Bug hunting

8th May 2024

I knew I did something wrong the morning after I updated the server because it crashed. The terminal showed a segment fault right after reporting a bad request and right before trying to output the request target. So my gut was I messed up the debug/logging code and was trying to output a null pointer or something. I had my day job to attend and plans for the evening so it would have to wait. I was tempted to roll back the deployed version but let's be real, not that many people are reading my site and no one is relying on it. Besides I have an SSH client on my phone, I could check from time to time and restart the server if I needed to. Which I did, about three more times.

Evening plans complete, it was time to go bug hunting, let me walk you through my process.

It starts with me dry running the program. That is, I imagine the program running while I read through the code one line at a time. Sometimes I use a bit of paper to keep track of variable values, but mostly I do the whole thing in my head. I was lucky enough to study computer science for A-levels and this is a skill I picked up then. We spent a lot of time dry running programs on paper in classrooms. The idea is that this slow deliberate approach lets me spot any flaws in logic so I can correct them. It solves a lot of problems.

Based on the terminal output I started by looking at the new code for parsing and storing URIs. My confusion was that I’d thought I had made this code safe with regards to bad requests. In the case of an invalid request target it should still create a safe URI structure with the valid flag set to false, a path length of zero and the path set to an empty string. After carefully reviewing the code, I couldn’t see why it wouldn’t do exactly that. It certainly shouldn’t be causing a segment fault.

I also looked at the code that called it, the new request module. Likewise that code seemed correct. I couldn’t see what was wrong.

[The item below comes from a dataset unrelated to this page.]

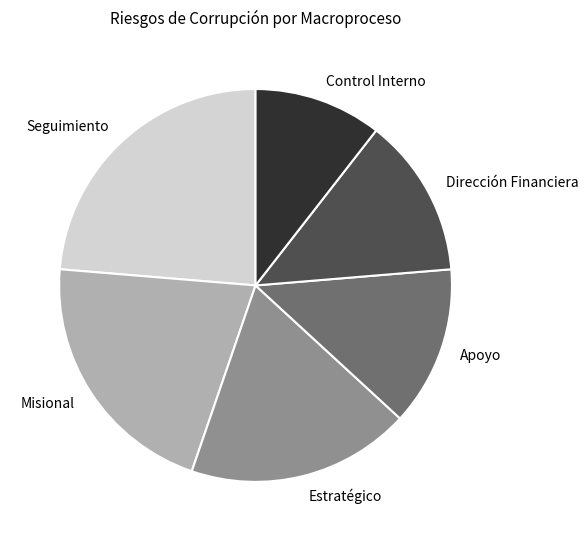

The Apoyo slice represents 13% of the pie. True or false?

True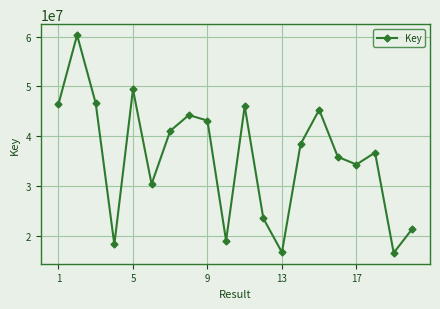

What is the greatest value displayed?

60313658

The next step of my debug process is to try to reproduce the error. This was tricky, requests made from my browser all seemed to work, I couldn’t make the server crash. The server was also running for hours responding to multiple requests from all kinds of sources without crashing. This is why I’d not spotted the problem in my original testing. I fired up the telnet client and started experimenting with bad requests. The first test was to send an empty request and straight away the server crashed in the same way. This is a huge step forward. Once I can reproduce the error at will, I can start to experiment to find out exactly what is going on.

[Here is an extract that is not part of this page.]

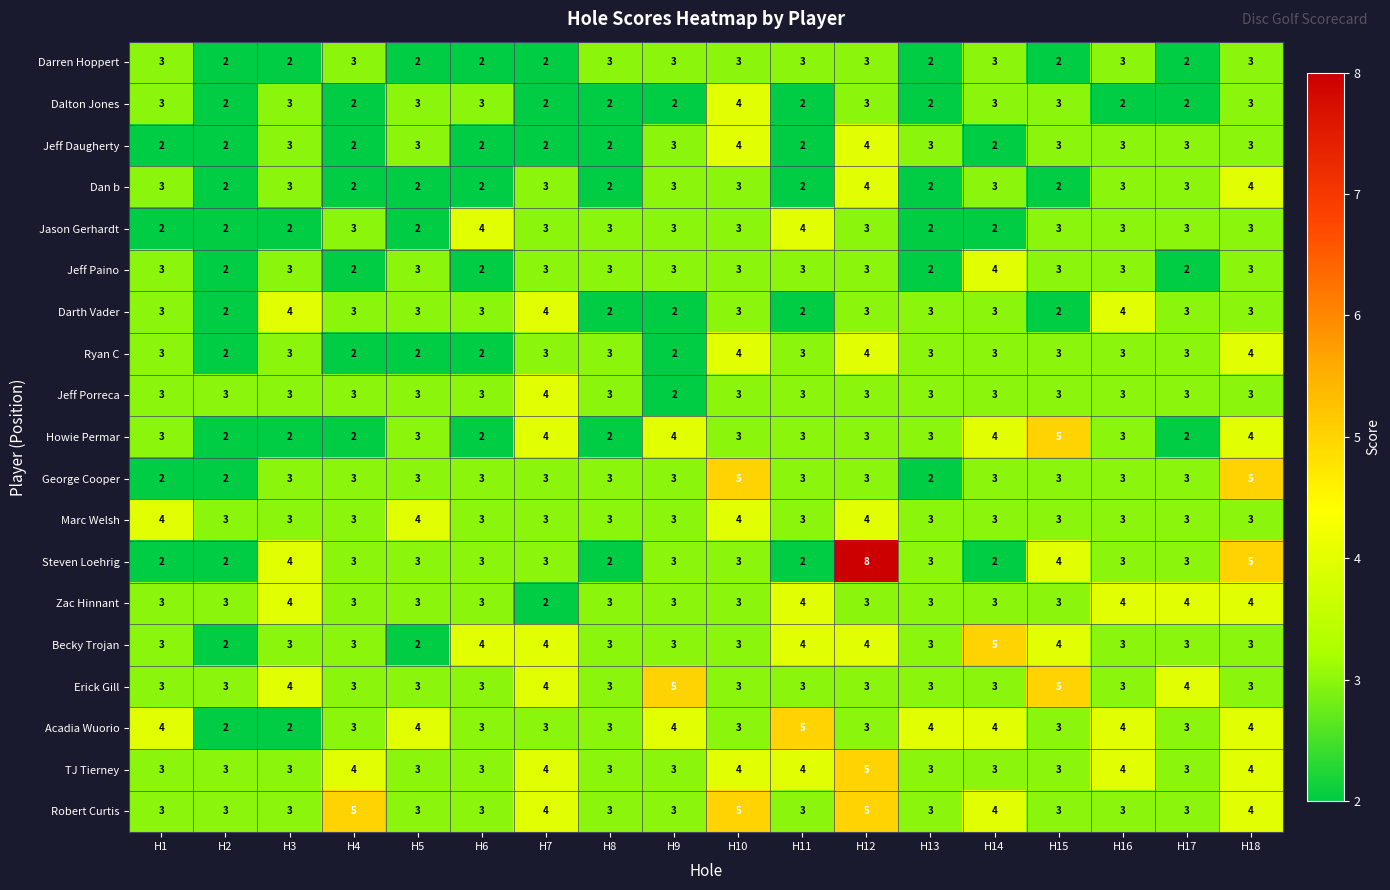

At which label does Acadia Wuorio reach its peak?

H11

It didn’t take long. With HTTP requests, the header is not considered complete until the server receives a blank line. I’d written code to look for this blank line by searching for the input buffer for consecutive newlines (\r\n\r\n). Upon finding the blank line, everything before that line is the header which would then get parsed, including the request target URI. If after receiving data I did not find the new line, the request is incomplete and I would leave it alone and return to the main network loop to wait for more data.

With the telnet client data is sent to the server every time you hit enter and go to a new line. Hitting enter straight away will send a blank line, technically it will send a new line sequence (\r\n). My code looking for the end of the header will be triggered but because the entire input buffer is currently a single new line, it won’t find consecutive new lines and will consider the request incomplete, returning to the network loop to wait for more data. However before I could send a second new line the server would crash. This is because the socket listener code for clients was not checking if the request was complete before trying to read it. I was checking for errors but the code to check if the request was completed got missed in the refactor. As a result the code tried to process an incomplete request and crashed when reading the request target because this structure had yet to be populated.

The fix was simple enough. I just added a check to see if the request is complete and if not, return to the main network loop and wait for more data, like it thought it was already doing.

static bool read_request(struct pollfd* pfd, ClientState* state) {
	Request* request = state->request;
	Response* response = state->response;

	int recvied = request_recv(request, pfd->fd);
	if (recvied <= 0) {
		if (recvied < 0) {
			ERROR("recv error from %s (%d)", state->address, pfd->fd);
		} else {
			LOG("connection from %s (%d) closed", state->address, pfd->fd);
		}
		return false;
	} else if (!request->complete) { // new check
		return true; // true because we want to keep the socket open
	} else {
		// process request
		// …

		// send
		return send_response(pfd, state);
	}
}

I didn’t spot this error when first investigating because I was too deep into the stack and I was focusing on the new URI and request code. I didn’t consider the (relatively) older socket listener even though I had made quite a few changes to this code. So many times finding the cause of a bug results in a “d’oh” moment. How did I miss that and why didn’t I look there first?

Also, as is often the case, once I understood what is wrong, the fix is comparatively easy. Bug hunting is mostly about the hunt. I often have to reassure my team as they try to justify why it took them several hours to find and understand a problem before changing a few characters of code. “I get it” I tell them, “I’m a programmer too”.